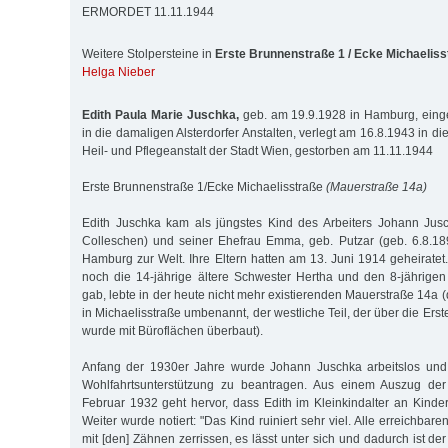
ERMORDET 11.11.1944
Weitere Stolpersteine in
Erste Brunnenstraße 1 / Ecke Michaeliss
Helga Nieber
Edith Paula Marie Juschka,
geb. am 19.9.1928 in Hamburg, ein
in die damaligen Alsterdorfer Anstalten, verlegt am 16.8.1943 in 
Heil- und Pflegeanstalt der Stadt Wien, gestorben am 11.11.1944
Erste Brunnenstraße 1/Ecke Michaelisstraße
(Mauerstraße 14a)
Edith Juschka kam als jüngstes Kind des Arbeiters Johann Jusc
Colleschen) und seiner Ehefrau Emma, geb. Putzar (geb. 6.8.18
Hamburg zur Welt. Ihre Eltern hatten am 13. Juni 1914 geheiratet.
noch die 14-jährige ältere Schwester Hertha und den 8-jährige
gab, lebte in der heute nicht mehr existierenden Mauerstraße 14a
in Michaelisstraße umbenannt, der westliche Teil, der über die Erst
wurde mit Büroflächen überbaut).
Anfang der 1930er Jahre wurde Johann Juschka arbeitslos und
Wohlfahrtsunterstützung zu beantragen. Aus einem Auszug der
Februar 1932 geht hervor, dass Edith im Kleinkindalter an Kinde
Weiter wurde notiert: "Das Kind ruiniert sehr viel. Alle erreichb
mit [den] Zähnen zerrissen, es lässt unter sich und dadurch ist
* * *
● **Your task**:
If a record holds a picture, leave the picture out and copy the rest exactly.

● **Finished task**:
ERMORDET 11.11.1944
Weitere Stolpersteine in
Erste Brunnenstraße 1 / Ecke Michaeliss
Helga Nieber
Edith Paula Marie Juschka,
geb. am 19.9.1928 in Hamburg, ein
in die damaligen Alsterdorfer Anstalten, verlegt am 16.8.1943 in 
Heil- und Pflegeanstalt der Stadt Wien, gestorben am 11.11.1944
Erste Brunnenstraße 1/Ecke Michaelisstraße
(Mauerstraße 14a)
Edith Juschka kam als jüngstes Kind des Arbeiters Johann Jusc
Colleschen) und seiner Ehefrau Emma, geb. Putzar (geb. 6.8.18
Hamburg zur Welt. Ihre Eltern hatten am 13. Juni 1914 geheiratet.
noch die 14-jährige ältere Schwester Hertha und den 8-jährige
gab, lebte in der heute nicht mehr existierenden Mauerstraße 14a
in Michaelisstraße umbenannt, der westliche Teil, der über die Erst
wurde mit Büroflächen überbaut).
Anfang der 1930er Jahre wurde Johann Juschka arbeitslos und
Wohlfahrtsunterstützung zu beantragen. Aus einem Auszug der
Februar 1932 geht hervor, dass Edith im Kleinkindalter an Kinde
Weiter wurde notiert: "Das Kind ruiniert sehr viel. Alle erreichb
mit [den] Zähnen zerrissen, es lässt unter sich und dadurch ist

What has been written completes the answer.